From a structural dynamics point of view, the D11F/R122D (Pollet et al., 2009) double mutation is among the most interesting. It was originally designed to allow resistance to a Xylanase A competitive inhibitor, Triticum aestivum xylanase inhibitor (TAXI) (Sørensen and Sibbesen, 2006, Rasmussen et al., 2010). In the original design process they found that D11F was resistant to TAXI (Sørensen and Sibbesen, 2006) but decreased enzymatic activity. R122D, however, conferred no resistance but had an increase in activity from wild-type (WT) (Sørensen and Sibbesen, 2006). Of the three D11F/R122D crystal structures solved to date, one (PDB 3EXU) has been crystallized in a thus far unique thumb open conformation. All other Xylanase A crystal structures show the thumb region in a closed position. The other two crystal structures with the double mutation (PDB 2B46 and 2B45) show the thumb closed but have ligands in the active site. This has led to some debate over the thumb positioning in this structure and whether this is due to crystal contacts or, as Pollet et al. suggests (Pollet et al., 2009), a change in the thumb opening thermodynamics of Xylanase A, with the ligands contributing the closed conformations observed in 2B46 and 2B45. Only chain A in the 3EXU structure has a resolvable thumb region, which makes crystal contacts with chain B (Pollet et al., 2009). The chain B thumb region is disordered with no resolvable electron density, which the authors suggest is caused by the double mutation (Pollet et al., 2009).
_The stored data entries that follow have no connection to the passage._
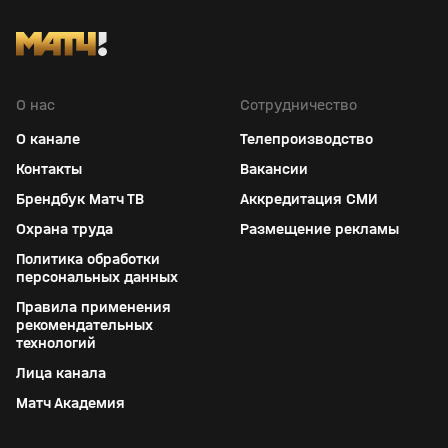
О нас
Сотрудничество
О канале
Телепроизводство
Контакты
Вакансии
Брендбук Матч ТВ
Аккредитация СМИ
Охрана труда
Размещение рекламы
Политика обработки
персональных данных
Правила применения
рекомендательных
технологий
Лица канала
Матч Академия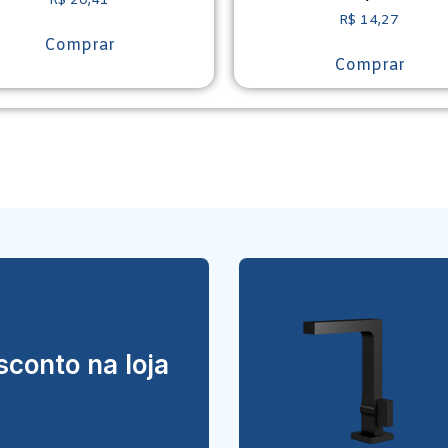
R$
20,41
R$
14,27
Comprar
Comprar
conto na loja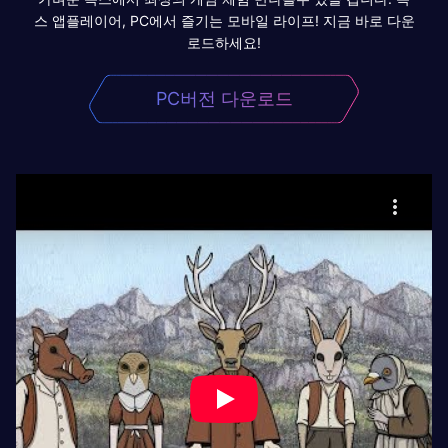
스 앱플레이어, PC에서 즐기는 모바일 라이프! 지금 바로 다운
로드하세요!
PC버전 다운로드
Molecular dynamics simulations have also given evidence that this is not just a consequence of crystal lattice contacts stabilizing the open form but mostly a consequence of R122D allowing for variation in intramolecular contacts to help stabilize the open state (Pollet et al., 2009, Vieira and Ward, 2012). Vieira et al. proposed that the R122D mutation, located on the thumb, allows for a more extensive intramolecular hydrogen bond network in the open structure, with D122 hydrogen bonding to Y113 and S117, and R112 being positioned such that instead of hydrogen bonding with solvent alone as in WT, it hydrogen bonds with E78 and Y80 (Vieira and Ward, 2012). The D11F mutation is in the fingers region while R122D is in the thumb region and does not directly interact with the substrate in either the WT or the double mutant. While D11F/R122D appears to allow for increased access of the open state when not bound, it retains activity, albeit reduced, on the native polymer, xylan (Bourgois et al., 2007).
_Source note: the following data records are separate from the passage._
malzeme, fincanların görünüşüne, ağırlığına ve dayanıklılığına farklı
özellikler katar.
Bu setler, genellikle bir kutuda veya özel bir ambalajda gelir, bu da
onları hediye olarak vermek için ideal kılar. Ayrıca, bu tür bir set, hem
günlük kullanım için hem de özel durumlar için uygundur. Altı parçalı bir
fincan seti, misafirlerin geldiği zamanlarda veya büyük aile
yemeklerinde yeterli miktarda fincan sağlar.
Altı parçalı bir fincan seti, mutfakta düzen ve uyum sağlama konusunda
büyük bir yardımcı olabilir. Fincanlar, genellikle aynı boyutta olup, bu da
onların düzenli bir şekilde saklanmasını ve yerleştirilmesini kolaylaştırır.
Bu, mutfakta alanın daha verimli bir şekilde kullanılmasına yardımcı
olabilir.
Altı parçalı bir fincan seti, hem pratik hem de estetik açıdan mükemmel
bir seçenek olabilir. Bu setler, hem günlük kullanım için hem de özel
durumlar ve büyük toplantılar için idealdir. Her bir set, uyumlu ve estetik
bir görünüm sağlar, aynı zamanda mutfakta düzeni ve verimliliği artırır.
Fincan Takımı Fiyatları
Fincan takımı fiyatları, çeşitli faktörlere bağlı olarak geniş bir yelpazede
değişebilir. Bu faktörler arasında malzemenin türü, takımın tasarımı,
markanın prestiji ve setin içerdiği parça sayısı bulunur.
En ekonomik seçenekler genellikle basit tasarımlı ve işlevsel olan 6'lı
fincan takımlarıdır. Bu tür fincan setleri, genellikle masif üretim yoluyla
The mechanism behind how the double mutation changes the protein is still not well understood (Bourgois et al., 2007, Pollet et al., 2009). Here we use a combination of kinetics measurements, NMR spectroscopy, and computational simulation to gain further insight into how the D11F/R122D mutation affects the structure and function of xylanase A. Analysis of available crystal structures suggests that structural heterogeneity in the thumb and fingers region is uncorrelated with being ligand bound or free. Our kinetics analysis shows the double mutation decreases catalytic activity with the native polymer while unexpectedly increasing activity on the short substrate ONPX2. NMR experiments reveal structural perturbations in both the thumb and fingers regions and increased slow-timescale dynamics. Finally, alchemical free energy simulations suggest that the double mutation indeed destabilizes the closed state of the thumb region.